After building unique URL list form above file, WDE will process website one-by-one according to the depth you specify.
Frequently Asked Questions
Does this extractor require 'Internet Explorer'?
I set-up a project with "URLs from File" extraction, enter the filename - but WDE can not find any link in the file?
When I aim this extractor at http://dmoz.org/Kids_and_Teens/Computers/Internet/ I would expect to see all links listed there with descriptions. How come?
When I run WDE link extractor, it sucks all my computer power, screen is hardly refreshing?
Can I resume an interrupted session in WDE?
How I can add search engine listing other than those specified in Engine Listing dialog?
Does this extractor require 'Internet Explorer'?

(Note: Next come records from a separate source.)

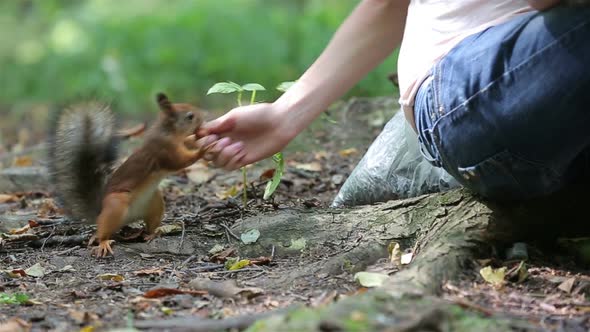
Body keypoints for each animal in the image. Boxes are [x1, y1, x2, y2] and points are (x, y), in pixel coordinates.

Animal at [49, 92, 210, 258]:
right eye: (190, 116)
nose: (205, 116)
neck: (168, 132)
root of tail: (100, 211)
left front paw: (197, 141)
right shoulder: (164, 151)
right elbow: (180, 162)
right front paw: (202, 149)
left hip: (155, 203)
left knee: (149, 226)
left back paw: (153, 234)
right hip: (116, 204)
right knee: (102, 231)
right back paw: (103, 242)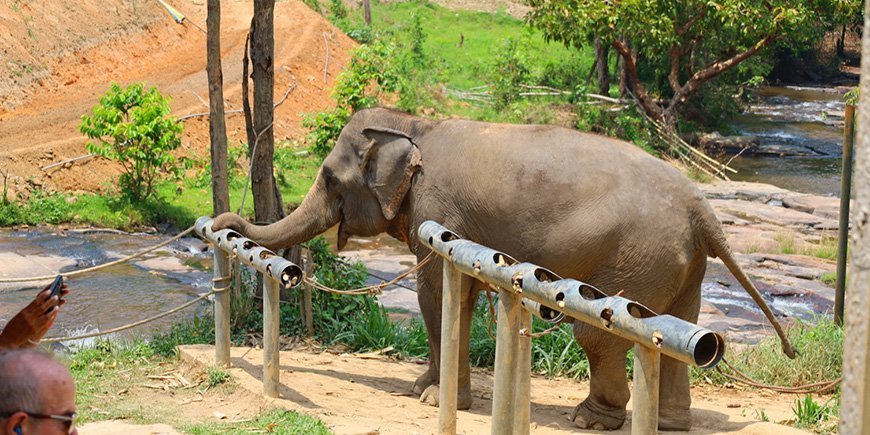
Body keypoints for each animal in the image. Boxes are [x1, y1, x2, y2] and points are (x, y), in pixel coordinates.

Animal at [212, 107, 794, 431]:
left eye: (331, 179)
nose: (222, 222)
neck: (415, 123)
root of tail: (703, 208)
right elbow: (461, 292)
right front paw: (420, 389)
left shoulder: (438, 210)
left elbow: (436, 292)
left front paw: (432, 398)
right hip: (682, 264)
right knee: (678, 330)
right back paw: (671, 425)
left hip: (638, 259)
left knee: (600, 333)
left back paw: (589, 419)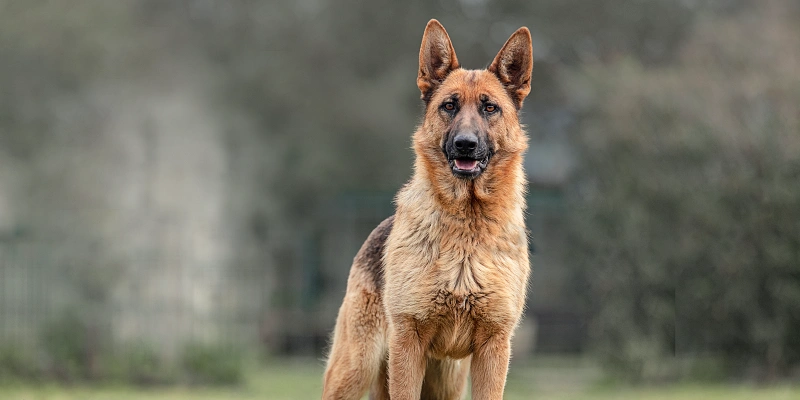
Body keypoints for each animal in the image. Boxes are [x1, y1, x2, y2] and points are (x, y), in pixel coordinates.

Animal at [322, 20, 536, 400]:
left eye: (490, 108)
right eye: (449, 106)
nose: (465, 144)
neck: (466, 226)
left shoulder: (493, 348)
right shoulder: (409, 344)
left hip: (445, 382)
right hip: (355, 370)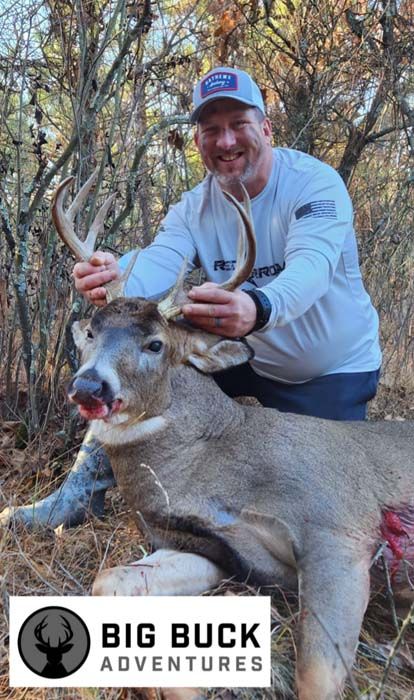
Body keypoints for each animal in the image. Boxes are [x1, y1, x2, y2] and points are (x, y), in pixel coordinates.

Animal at [51, 170, 414, 700]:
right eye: (93, 333)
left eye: (155, 344)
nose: (89, 386)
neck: (215, 470)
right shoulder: (214, 551)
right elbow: (109, 582)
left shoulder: (339, 527)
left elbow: (315, 675)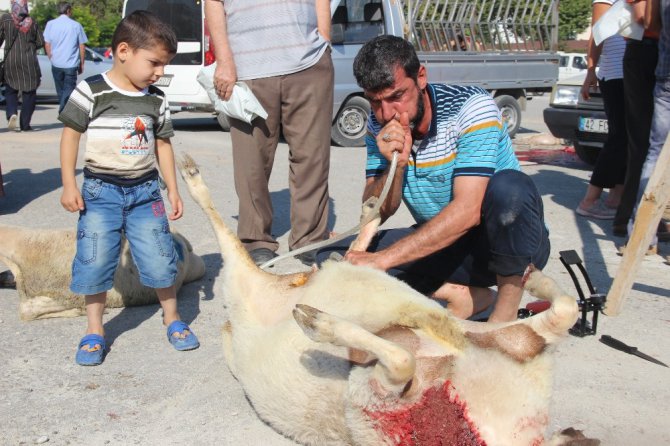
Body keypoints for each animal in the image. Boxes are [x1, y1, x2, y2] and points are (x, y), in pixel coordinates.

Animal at [178, 153, 600, 446]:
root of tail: (283, 283)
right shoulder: (512, 342)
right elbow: (563, 310)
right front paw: (539, 278)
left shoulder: (378, 397)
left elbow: (401, 359)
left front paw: (318, 322)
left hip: (242, 295)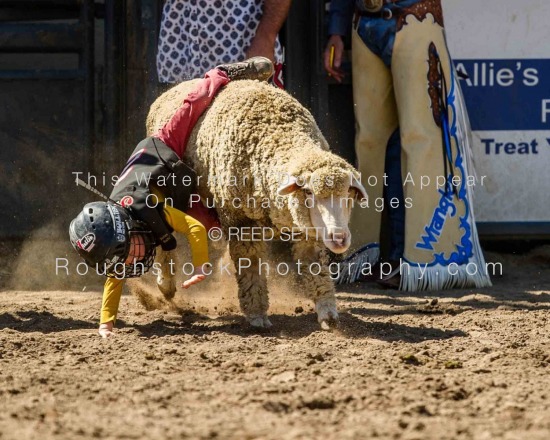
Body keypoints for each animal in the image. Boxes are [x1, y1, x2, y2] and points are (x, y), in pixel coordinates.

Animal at [149, 79, 368, 328]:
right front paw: (256, 313)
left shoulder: (306, 229)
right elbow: (250, 265)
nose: (339, 238)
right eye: (308, 192)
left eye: (348, 193)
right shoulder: (242, 222)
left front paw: (327, 310)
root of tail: (177, 86)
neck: (277, 131)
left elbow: (315, 266)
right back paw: (166, 284)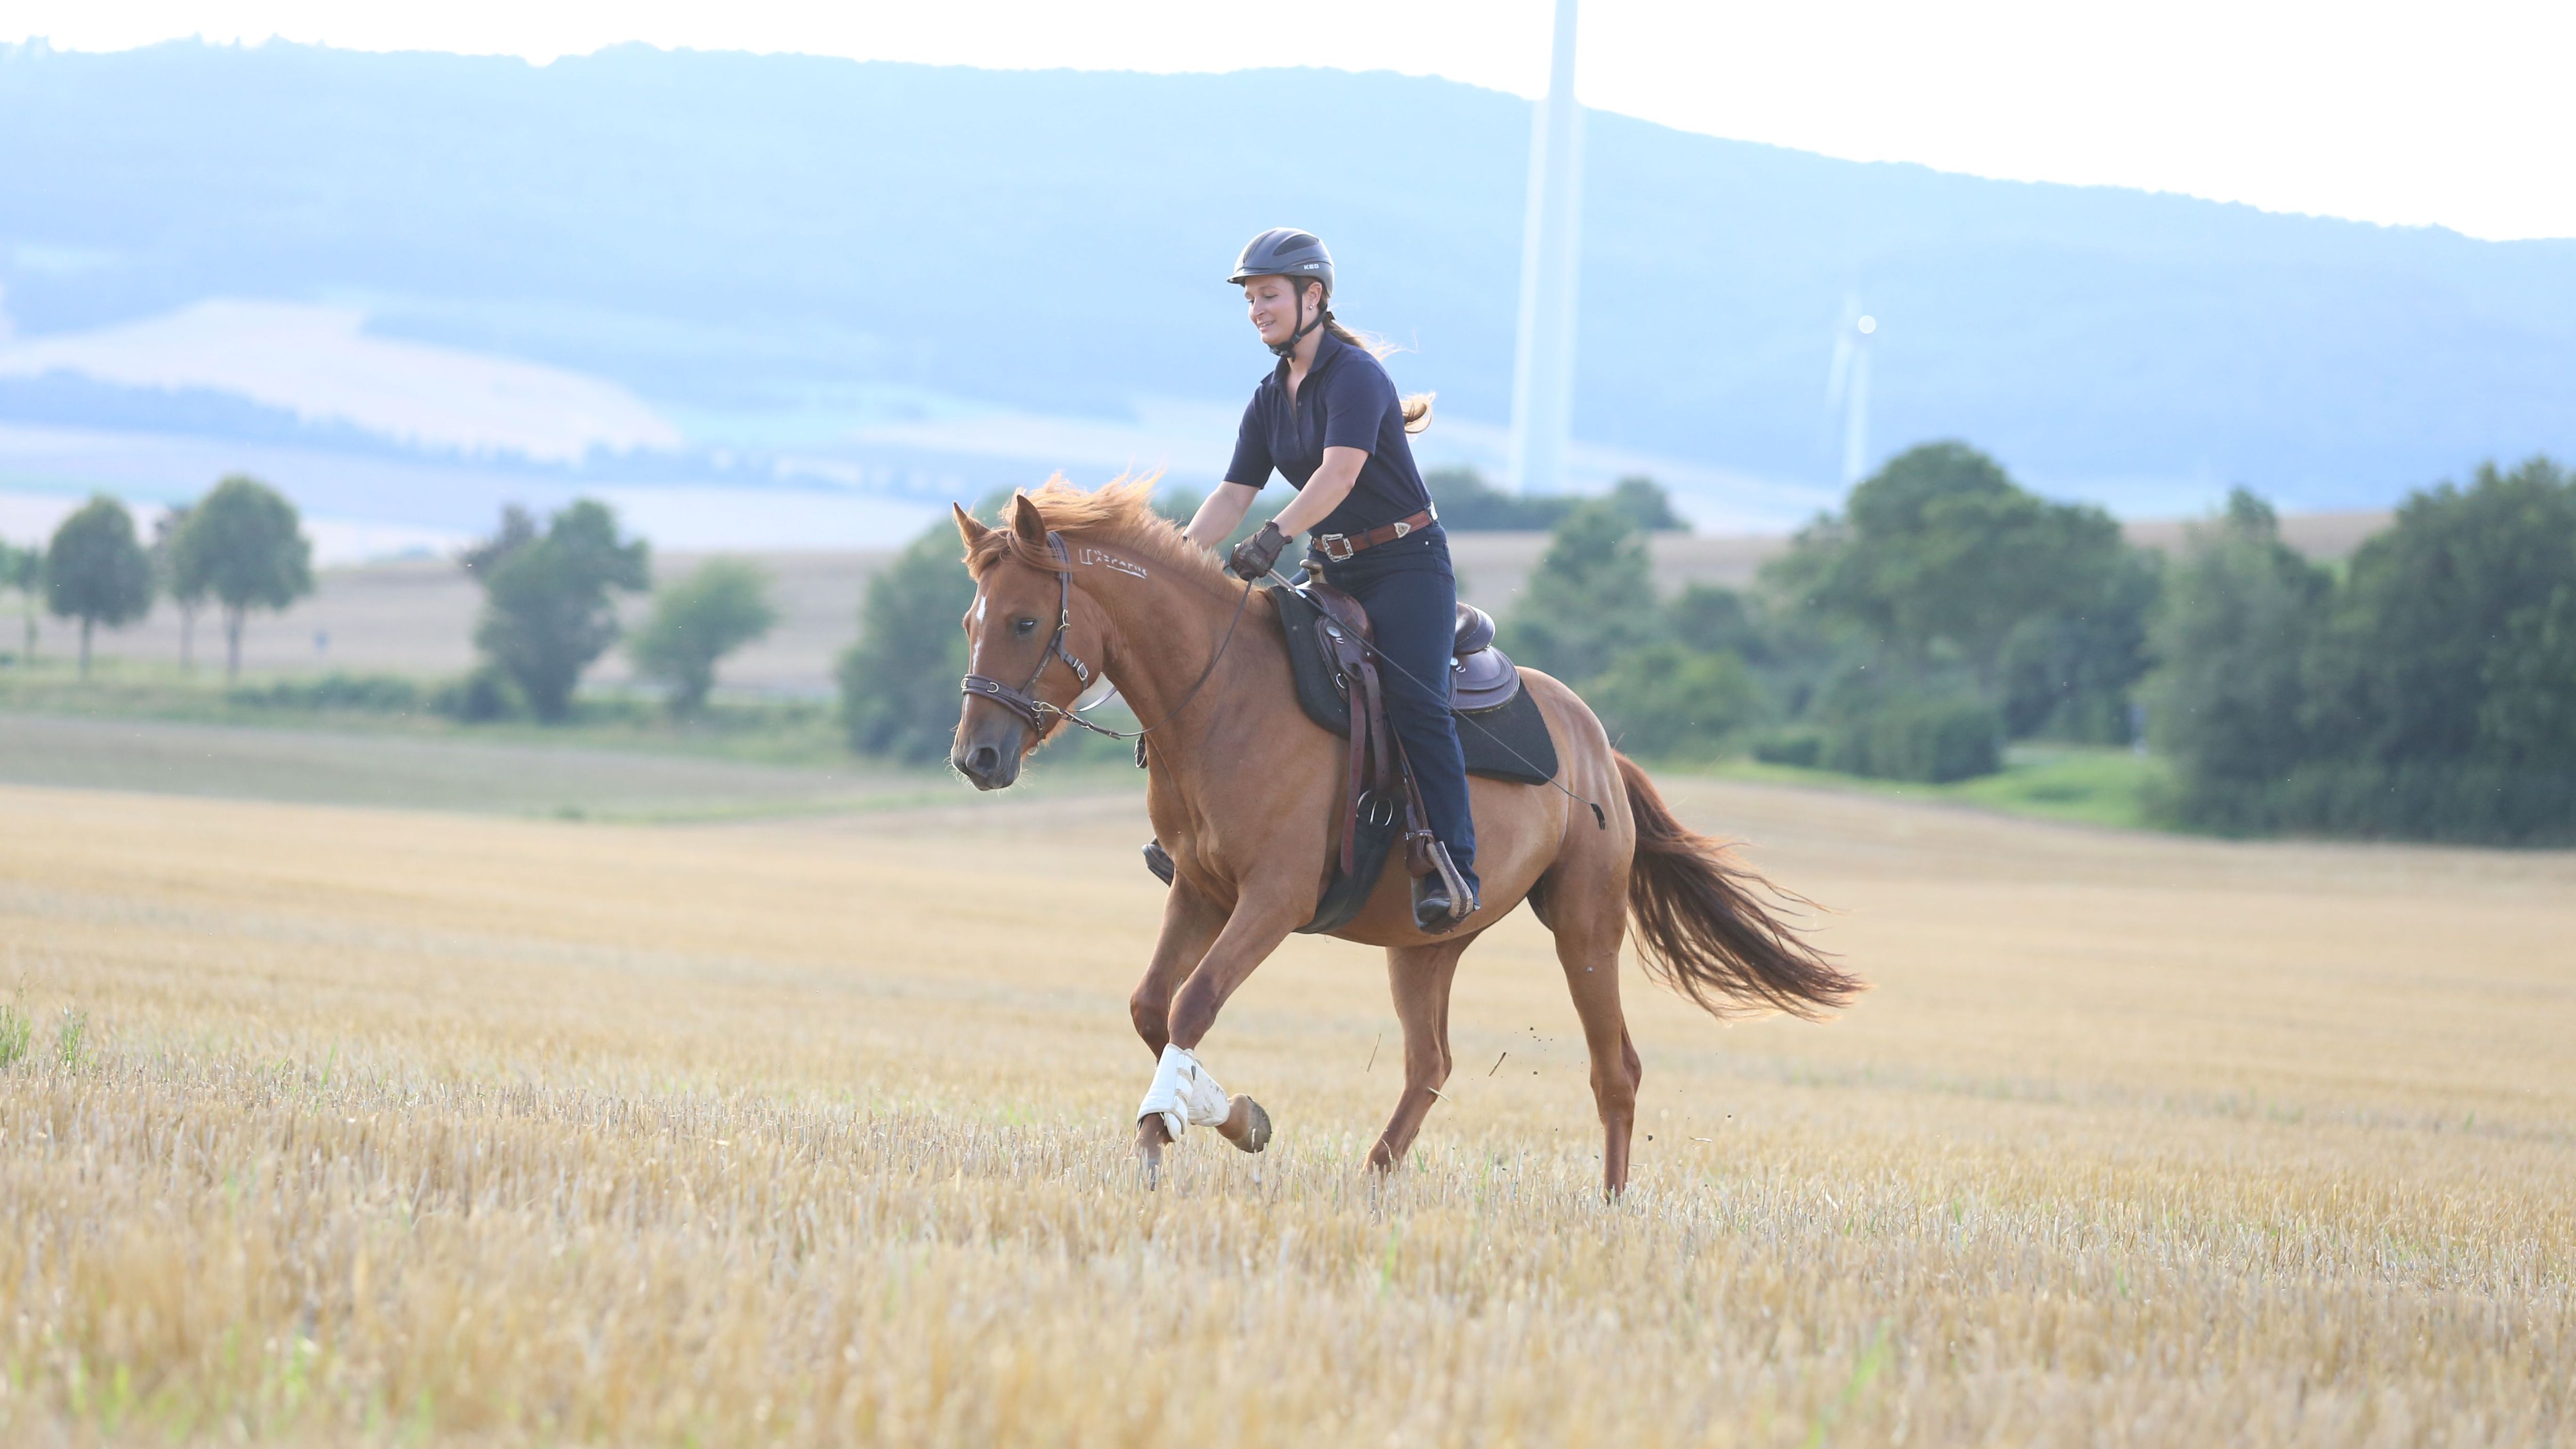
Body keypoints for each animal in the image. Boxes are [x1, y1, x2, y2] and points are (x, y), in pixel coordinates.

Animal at [948, 479, 1855, 1189]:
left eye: (1025, 622)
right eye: (969, 621)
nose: (976, 756)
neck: (1223, 698)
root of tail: (1599, 748)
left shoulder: (1272, 900)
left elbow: (1192, 1003)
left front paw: (1184, 1128)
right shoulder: (1200, 892)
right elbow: (1153, 1008)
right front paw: (1211, 1121)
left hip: (1586, 925)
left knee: (1615, 1070)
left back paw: (1611, 1206)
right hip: (1423, 948)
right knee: (1432, 1063)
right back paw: (1376, 1175)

No. It doesn't require any third party software/library.
I set-up a project with "URLs from File" extraction, enter the filename - but WDE can not find any link in the file?
Make sure the file exist in disk. The file must have URL line-by-line, other format is not supported, WDE will accept only lines that starts with http:// text. Also WDE will not accept URLs that point to image/binary files, because those files will not have any text data to extract.
When I aim this extractor at http://dmoz.org/Kids_and_Teens/Computers/Internet/ I would expect to see all links listed there with descriptions. How come?
After entering http://dmoz.org/Kids_and_Teens/Computers/Internet/ in starting address box, move to "External Site" tab and check "Follow External URLs" option. This option tells 'Web Data Extractor' to visit all linked site and extract title and other info.
When I run WDE link extractor, it sucks all my computer power, screen is hardly refreshing?
It seems you are using high number of threads. Decrease the thread value to "5" in "New Session - Other" tab. WDE can launch multiple threads simultaneously. But remember, too high a thread setting may be too much for your computer and/or internet connection to handle it and also puts an unfair load on the host server which may slow the process down.
Can I resume an interrupted session in WDE?
Yes. Use 'File - Open' command to open a previously stopped session.
How I can add search engine listing other than those specified in Engine Listing dialog?
It is easy. In "URL" field type the search query URL. Replace the search keyword part with WDE syntax {SEARCH_KEYWORD}
For Example: an AOL query URL with "Flower Shop" search is:
http://search.aol.com/dirsearch.adp?query=Flower+Shop
You just replace Flower+Shop part with {SEARCH_KEYWORD} like following:
http://search.aol.com/dirsearch.adp?query={SEARCH_KEYWORD}
After adding the new engine list, click "Save" button.